- _Exercise prompt_
Find the word "evenodd" in the data below and copy each line that holds it.

- _Supplied records_
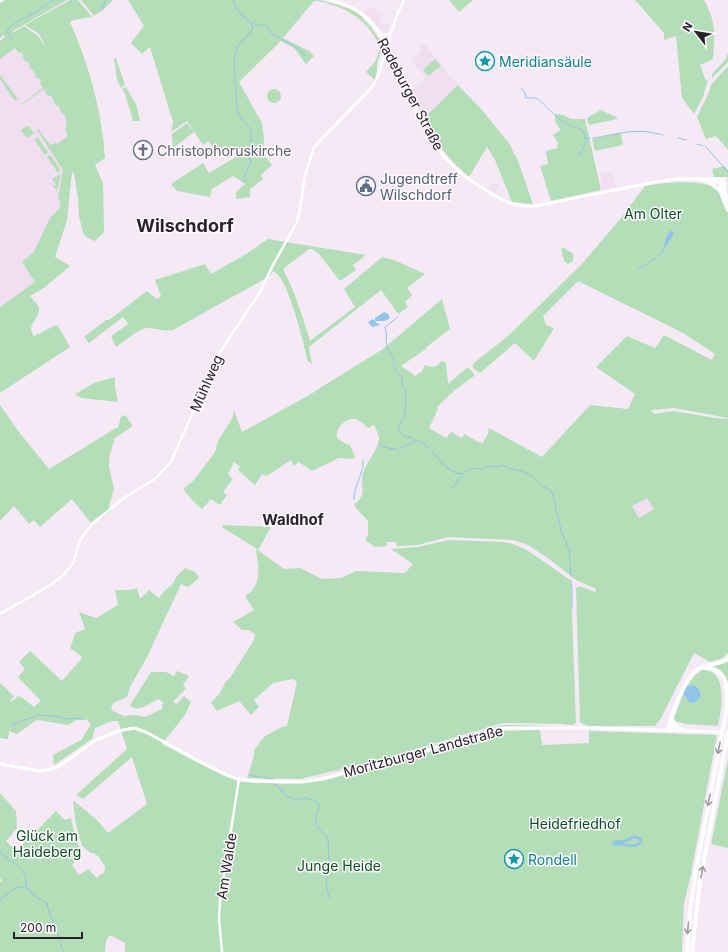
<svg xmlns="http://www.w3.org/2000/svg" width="728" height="952" viewBox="0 0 728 952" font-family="Inter,sans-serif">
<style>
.built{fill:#f0def1}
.green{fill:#b4deb8;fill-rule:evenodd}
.water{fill:#91c4e9}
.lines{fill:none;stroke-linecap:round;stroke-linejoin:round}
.stream{stroke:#91c4e9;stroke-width:1}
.canal{stroke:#91c4e9;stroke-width:2.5}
.tertiary{stroke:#fff;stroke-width:2.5}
.secondary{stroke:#fff;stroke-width:3}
.motorway{stroke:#fff;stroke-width:4}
.oneway{stroke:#9e9c9e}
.labels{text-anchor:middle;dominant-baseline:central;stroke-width:3;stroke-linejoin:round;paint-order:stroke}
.culture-label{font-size:14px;fill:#0d838f;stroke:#fef9fe;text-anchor:start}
.street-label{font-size:14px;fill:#282328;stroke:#fef9fe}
.worship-label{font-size:14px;fill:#5b616d;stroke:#fef9fe;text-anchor:start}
.service-label{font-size:14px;fill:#4e5e75;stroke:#fef9fe;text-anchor:start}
.park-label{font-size:14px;fill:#0a511f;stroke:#fef9fe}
.neighbourhood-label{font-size:15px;font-weight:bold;fill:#282328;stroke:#fef9fe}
.district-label{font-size:18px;font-weight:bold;fill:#282328;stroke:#fef9fe}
</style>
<rect width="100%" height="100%" fill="#f5e9f6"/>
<path class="built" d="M368,6L382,12L380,22L391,24L387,32H384L381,30L365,12Z
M16,37L62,102L75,138L67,220L45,287L0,316V44Z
M424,43L458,85L423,119L411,91L426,78L411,60L422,51L419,47Z
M612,171L616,187L602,190L600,174Z
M493,182L499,185L495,193L489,189Z
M647,497L654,509L639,518L632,506Z"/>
<path class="green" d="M5,0H67L13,31L14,32L24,26L38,36L46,48L39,34L25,25L70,0H78L92,17L74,20L70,22C89,65 102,111 105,158L95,165L103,183L104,232L95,241L88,238L83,233L79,216L78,198L74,173L72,172L67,220L55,257L70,266L45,287L30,296C33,300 39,305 39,309C40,319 25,325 34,336L56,325L60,329L70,347L0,393V307L35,282L22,262L34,252L50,218L60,208V202L58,198L63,170L37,130L38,129L50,145L56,143L57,144L68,136L65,129L67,127L65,125L67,122L65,118L66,117L63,113L62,114L58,105L56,106L53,101L54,100L51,96L47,95L44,89L23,104H22L43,88L40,83L41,81L39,78L37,79L32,69L31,70L29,66L30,65L27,61L26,62L22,57L24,56L21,52L19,53L15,48L0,59V41L5,37L4,35L0,38V3Z
M81,0H113L104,9L94,16Z
M128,0H320C335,4 352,7 364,18L363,19L371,27L383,45L377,63V69L375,80L366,72L375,62L380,48C371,25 353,11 330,4C324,3 319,0 314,1L283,38L309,51L314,56L306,64L294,48L281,41L239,82L262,123L264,138L263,153L272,165L261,175L263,179L250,189V197L236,199V192L245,184L233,176L212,189L210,197L177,191L171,184L203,163L209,173L244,152L245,150C234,145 222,152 212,157L207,151L212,146L209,141L203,145L187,121L171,132L173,122L150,47L142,54L131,43L144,26Z
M449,0H473L459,12Z
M635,0H704C716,21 715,35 713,59L700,65L706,81L708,79L703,97L694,114L682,98L676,36L664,40V33Z
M728,53V62L712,78V74L725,60Z
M114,58H116L125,85L121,88L117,80Z
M435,59L441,66L428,76L423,70Z
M728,66V150L716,136L706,139L697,117L709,92L711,85Z
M0,75L18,99L16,100H14L0,79Z
M458,85L481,109L509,143L518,161L533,204L512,202L495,160L487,147L469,177C448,159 436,143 423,119Z
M126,87L136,104L140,121H133L125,94L122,89Z
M267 96a7 7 0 1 1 14 0a7 7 0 1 1-14 0Z
M601,110L618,118L617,119L589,125L587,118Z
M555,114L563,115L571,119H585L601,190L551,201L540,166L548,164L546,151L557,148L558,143L553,135L561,130L555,122Z
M187,123L194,132L173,148L172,134Z
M27,126H29L34,133L27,138L21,130Z
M621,133L623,145L595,151L592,139Z
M37,138H38L48,152L45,155L34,139Z
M146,143L150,144L152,149L150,152L142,156C140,152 138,148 140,144Z
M49,155L51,156L60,169L58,173L47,157Z
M724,166L728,170V177H714L712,169Z
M61,174L57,191L50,182L54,186L56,185L52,179Z
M686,182C717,184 717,186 728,213V418L674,408L651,410L654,414L674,411L715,418L728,419V653L723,658L710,662L694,653L661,718L655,726H588L583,724L580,722L576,588L579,586L595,592L596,589L576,580L549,559L528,545L514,540L448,537L418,545L397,546L396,542H386L387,546L375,547L365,540L368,535V521L355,507L354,504C369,494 359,487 363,473C367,461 377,452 379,439C379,434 376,430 374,425L368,428C364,425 361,420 355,419C345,417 329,434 341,441C344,443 347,444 350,445L355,457L353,459L339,458L312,471L299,462L294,466L291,460L267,476L262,474L255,485L238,470L240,467L234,462L228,474L233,479L223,492L227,495L220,505L211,499L202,509L193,501L183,489L194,480L215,452L218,441L233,417L234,410L242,432L311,394L323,386L383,349L442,299L450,329L425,348L426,349L401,366L415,376L422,371L425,365C432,368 437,368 441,361L446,362L448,384L468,367L474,374V376L455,390L437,407L438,409L429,428L446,438L451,432L462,438L464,434L482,444L488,434L489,428L542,457L590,405L628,409L635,394L596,367L627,336L655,348L664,335L712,360L715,354L683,333L578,281L543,316L546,325L554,328L534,361L515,343L480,373L472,367L474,363L508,336L581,265L621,218L645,186L665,183ZM647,498L654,509L639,518L632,506Z
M268,239L366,255L353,265L356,270L340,281L319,254L312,249H309L283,269C296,294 302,315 310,341L355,307L344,289L382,257L394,260L425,274L407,288L412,295L405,302L408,307L398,314L381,290L309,347L312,364L308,361C304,345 288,276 273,271L270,276L173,330C164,332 157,328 148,328C140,327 124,342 116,347L111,336L128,324L123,317L89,343L84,337L106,320H109L147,291L157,299L161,296L155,280L205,264L211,274L246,254Z
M563,247L573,254V261L568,264L564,261L561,249Z
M115,377V387L118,402L81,398L75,394L94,383Z
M0,405L19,432L49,469L116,428H118L121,417L125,415L133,426L115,438L110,454L109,467L114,489L109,506L112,510L104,516V518L100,515L91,523L72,499L40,527L34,520L29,524L14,506L0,521Z
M223,525L271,527L258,550L284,569L300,568L322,579L341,578L356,571L405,573L413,564L391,549L418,547L449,540L502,542L513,544L527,550L566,577L570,580L571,585L576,723C573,726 568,725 564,724L503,723L379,760L300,779L247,778L254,756V750L265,736L282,727L287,726L297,682L293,679L273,683L254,700L259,707L251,715L239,701L217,711L211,703L220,693L226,681L230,678L254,640L255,634L248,630H242L233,622L254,610L245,596C262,587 259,567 256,551L257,549L222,527Z
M185,568L195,572L199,578L188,587L181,584L147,657L130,687L127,697L113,703L111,710L124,716L136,715L145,717L162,709L163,702L158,699C150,703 137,714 130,705L151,672H166L174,676L177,671L189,676L183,685L186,688L173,702L177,704L184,696L191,702L185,715L162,744L222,775L240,782L287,784L302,783L341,775L395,762L502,731L540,730L542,745L589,743V731L717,735L691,874L684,903L682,952H125V943L112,936H109L106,941L105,952H0V882L2,881L0,878V793L16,811L17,828L6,841L16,851L56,811L65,820L71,818L73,827L81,854L72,865L79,875L88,869L97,878L102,873L104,874L105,867L99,857L94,853H91L82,846L76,825L73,800L98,821L108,833L147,804L132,757L83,799L76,795L127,749L118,721H112L95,728L92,739L54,765L53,755L81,740L91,724L87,720H77L68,725L37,720L17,734L9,731L8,739L0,738V683L14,696L9,702L16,699L17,696L23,698L34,707L41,701L18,677L25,669L19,662L30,651L62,681L82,658L81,656L70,648L72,643L75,633L85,629L79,612L96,618L118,605L115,590H131L137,588L140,599L149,590L159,598L166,589L172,585L177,576Z
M728,660V682C724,673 719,667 709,667Z
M702,670C728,669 722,707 718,726L686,724L674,721V718L683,694L689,702L694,703L700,698L694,685L687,686L694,676Z
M503,725L555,726L502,727L435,746L434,745Z
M431,746L433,747L304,780Z
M728,759V848L711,844Z"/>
<path class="water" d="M670,231H672L674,234L665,248L664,247C664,243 667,234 670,231Z
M384,312L388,314L390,317C387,322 382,321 376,321L375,322L380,325L372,327L368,322L373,319L375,321V318Z
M694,685L697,687L700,692V698L694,703L689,702L683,694L687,686Z
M616,840H625V842L623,843L624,845L613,846V842Z"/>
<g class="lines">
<path class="stream" d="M233,0C236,3 235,6 237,9C241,17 250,19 253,27C251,35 244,38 239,44C232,55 235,70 235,82
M102,10L105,0
M252,23L259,26L265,24L272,34L280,38
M11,38L7,31C12,23 25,18 34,13C40,9 46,4 53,0
M282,40L294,46L306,56
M236,85C236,95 236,108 240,117C243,122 250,126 251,132C252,142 247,154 251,163C247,168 244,176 244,182
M521,88L525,93L526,98H537C553,112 560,125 582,129L586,139L590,138
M593,138C620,134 635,127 663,135
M678,138L686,140
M697,144L703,146
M705,146L728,172
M580,155L586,142V139
M638,269C649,263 658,258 665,248
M393,359C392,354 389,351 387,347C385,341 388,335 385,327L398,317
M393,361L395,370L402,378V384L405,389L406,402L404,417L398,428C401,434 404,438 411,437L414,441H420L429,448
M380,446L398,450
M401,448L415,442
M431,450C441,461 447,473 463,474C469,468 475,468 483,469L486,466L497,467L502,465L512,469L522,471L532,476L542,486L551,490L556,505L555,511L558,515L561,531L569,549L571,576
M451,489L456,484L460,476
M354,500C353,486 364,475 363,460
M571,580L572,590V608
M11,725L38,715L54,716L67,719L82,718
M248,775L273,779
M274,784L281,789L287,797L293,798L296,801C301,796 309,799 316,801L319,806C319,810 317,812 316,816C315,826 320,831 328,837L329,865L326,882L329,898
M0,852L21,869L26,877V886
M0,900L15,888L26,886L34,896L47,903C49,915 55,925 59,937C61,942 60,947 64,952"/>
<path class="canal" d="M624,845L634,846L639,844L641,841L639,838L634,837L625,841"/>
<path class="tertiary" d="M380,34L386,35L390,33
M381,63L388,58L393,59
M0,614L49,586L61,577L73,564L80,540L91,525L121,500L156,478L171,462L218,355L260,292L273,265L297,222L300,208L305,176L314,147L373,86L378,76L396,17L404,0
M222,952L219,919L220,900L239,779"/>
<path class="secondary" d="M330,0C342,3 353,7 363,15C381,29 389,51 398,71C409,95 419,120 433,142C446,162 464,177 484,189C501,200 515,208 535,206L655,182L676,179H723
M0,1L2,0
M702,180L722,183
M0,764L39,771L47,770L58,767L96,740L118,731L134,728L146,732L206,765L234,778L254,781L302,782L323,779L392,760L501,728H596L723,732"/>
<path class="motorway" d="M723,179C718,190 724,200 728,210
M723,180L725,193L728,202
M709,182L721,191
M706,668C728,669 727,687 727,704
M673,721L675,725L682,730
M668,730C671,715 685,677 698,669C708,664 719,665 728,659
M671,730L672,720
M687,952L690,912L695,876L728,702
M692,952L700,881L728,732"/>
</g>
<defs><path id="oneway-shaft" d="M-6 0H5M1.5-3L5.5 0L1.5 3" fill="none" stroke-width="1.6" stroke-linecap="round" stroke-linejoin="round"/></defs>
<g class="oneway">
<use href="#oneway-shaft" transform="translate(719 748) rotate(101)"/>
<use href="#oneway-shaft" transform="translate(709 800) rotate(101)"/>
<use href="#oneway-shaft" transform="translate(702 872) rotate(-80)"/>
<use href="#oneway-shaft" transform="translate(688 928) rotate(95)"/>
</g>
<defs>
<g id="sight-ring" transform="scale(1)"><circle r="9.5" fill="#fef9fe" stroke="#0f9aa8" stroke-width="1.5"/><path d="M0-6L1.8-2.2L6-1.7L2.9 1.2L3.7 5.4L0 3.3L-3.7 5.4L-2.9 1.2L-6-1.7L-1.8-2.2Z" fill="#0f9aa8"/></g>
<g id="church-ring" transform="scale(1)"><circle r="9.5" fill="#fef9fe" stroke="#6b7280" stroke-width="1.5"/><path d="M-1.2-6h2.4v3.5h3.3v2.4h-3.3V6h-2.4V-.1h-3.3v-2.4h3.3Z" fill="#6b7280"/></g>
<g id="civic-ring" transform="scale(1)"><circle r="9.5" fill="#fef9fe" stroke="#5c6f8a" stroke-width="1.5"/><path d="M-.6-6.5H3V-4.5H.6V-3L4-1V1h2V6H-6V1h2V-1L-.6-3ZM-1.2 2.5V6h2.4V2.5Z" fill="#5c6f8a"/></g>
</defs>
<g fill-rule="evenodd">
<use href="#sight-ring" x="485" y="61"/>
<use href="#church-ring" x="143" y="150"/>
<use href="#civic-ring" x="366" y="186"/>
<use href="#sight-ring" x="514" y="859"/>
</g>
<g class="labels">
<g class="culture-label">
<text x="499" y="61">Meridiansäule</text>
<text x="528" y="859">Rondell</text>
</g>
<g class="street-label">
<text transform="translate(411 94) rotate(62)">Radeburger Straße</text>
<text transform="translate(206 383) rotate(-66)">Mühlweg</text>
<text transform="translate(423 751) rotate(-15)">Moritzburger Landstraße</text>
<text transform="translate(226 866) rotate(-81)">Am Walde</text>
</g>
<g class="worship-label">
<text x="157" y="150">Christophoruskirche</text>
</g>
<g class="service-label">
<text x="380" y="178">Jugendtreff<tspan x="380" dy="16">Wilschdorf</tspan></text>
</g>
<g class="park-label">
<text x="653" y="213">Am Olter</text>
<text x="575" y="823">Heidefriedhof</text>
<text x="47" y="835">Glück am<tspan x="47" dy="16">Haideberg</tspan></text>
<text x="339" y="865">Junge Heide</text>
</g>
<g class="neighbourhood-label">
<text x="293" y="519">Waldhof</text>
</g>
<g class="district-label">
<text x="185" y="225">Wilschdorf</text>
</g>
</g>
<g transform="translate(696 32) rotate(301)" stroke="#fef9fe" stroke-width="3" paint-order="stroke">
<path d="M0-3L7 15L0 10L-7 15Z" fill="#282328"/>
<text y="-6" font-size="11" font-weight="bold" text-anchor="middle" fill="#282328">N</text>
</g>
<path d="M14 932v6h68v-6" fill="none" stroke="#282328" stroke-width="2"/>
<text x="20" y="932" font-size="12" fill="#282328" stroke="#fef9fe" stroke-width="3" paint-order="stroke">200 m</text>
</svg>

- _Response to the exercise_
.green{fill:#b4deb8;fill-rule:evenodd}
<g fill-rule="evenodd">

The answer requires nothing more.